> _Fragment tekstu_:
━━━━━━━━━━━━━━━━━━━━━━━━━━━━━━
Chociaż, marszałek Sejmu Szymon Hołownia wygasił mandaty posłów PiS oraz wezwał ich do powstrzymania się od wypełniania obowiązków, ci nie zamierzają się podporządkować. Cały czas biorą udział w pracach Sejmu i prawdopodobnie pojawią się także na sali plenarnej w przyszłym tygodniu. Ich obecność na najbliższym posiedzeniu będzie możliwa, ponieważ nie upłyną jeszcze decydujące dla nich terminy.
Terminy w sprawie Kamińskiego i Wąsika
Wszystko dlatego, że postanowienie marszałka w sprawie mandatów poselskich Wąsika i Kamińskiego, zostało zaskarżone do Sądu Najwyższego. Nie dotarło jednak jeszcze do tej instytucji i dojdzie do tego dopiero w środę 4 stycznia, ponieważ SN we wtorek 2 stycznia nadal nie pracuje, korzystając z ustawowego terminu wolnego. Następnie będzie on miał 7 dni na rozpatrzenie odwołań ws. poprawności wygaszenia. Termin dla Izby Kontroli Nadzwyczajnej SN zacznie biec w czwartek 4 stycznia. Upłynie więc 11 stycznia.
Najbliższe posiedzenie Sejmu zaplanowano na 10 i 11 stycznia. Widać wyraźnie, że Kamiński i Wąsik będą jeszcze mogli wziąć w nim udział. Warto dodać, że opisane wyżej terminy to najszybsza możliwa ścieżka rozstrzygnięcia tej sprawy. Reprezentujący posłów adwokat Michał Zuchmantowicz podkreślał, że nadal nie zostali oni formalnie powiadomieni o postanowieniach marszałka Hołowni w ich sprawie.
Art. 250 Kodeksu wyborczego przewiduje, że po wyborze sposobu powiadomienia (tutaj list polecony), Kancelaria Sejmu nie może korzystać z innych mechanizmów, takich jak np. przekazanie dokumentu przez urzędnika sejmowego, podczas prac izby. Zuchmantowicz przypomina, że dopiero po otrzymaniu postanowień drogą korespondencyjną zacznie biec 3-dniowy termin odwołania do SN, co wyznaczy nowy 7-dniowy termin dla tego sądu na jego rozpatrzenie.
━━━━━━━━━━━━━━━━━━━━━━━━━━━━━━
> _Zawartość zbioru danych_:
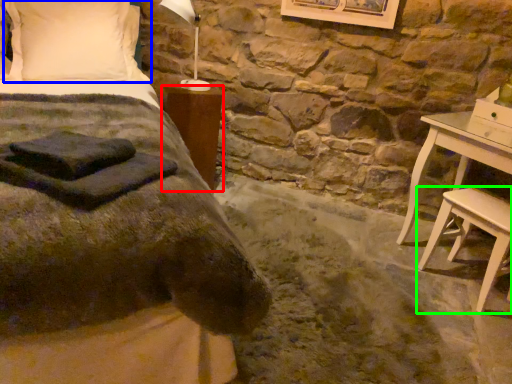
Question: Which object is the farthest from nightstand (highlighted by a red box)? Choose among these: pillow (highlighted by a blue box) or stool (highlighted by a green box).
━━━━━━━━━━━━━━━━━━━━━━━━━━━━━━
> _Do zrobienia_:
1 > Proszę powielić fragment tekstu o mandatach Kamińskiego i Wąsika od słów "Terminy w sprawie" do słów "więc 11 stycznia.".
2 > Wypisz wszystkie osoby wymienione z nazwiska w tekście o mandatach Kamińskiego i Wąsika.
Materiał nie jest tu do niczego potrzebny.

> _Rozwiązane zadania_:
1 >
Terminy w sprawie Kamińskiego i Wąsika
Wszystko dlatego, że postanowienie marszałka w sprawie mandatów poselskich Wąsika i Kamińskiego, zostało zaskarżone do Sądu Najwyższego. Nie dotarło jednak jeszcze do tej instytucji i dojdzie do tego dopiero w środę 4 stycznia, ponieważ SN we wtorek 2 stycznia nadal nie pracuje, korzystając z ustawowego terminu wolnego. Następnie będzie on miał 7 dni na rozpatrzenie odwołań ws. poprawności wygaszenia. Termin dla Izby Kontroli Nadzwyczajnej SN zacznie biec w czwartek 4 stycznia. Upłynie więc 11 stycznia.

2 > Szymon Hołownia, Kamiński, Wąsik, Michał Zuchmantowicz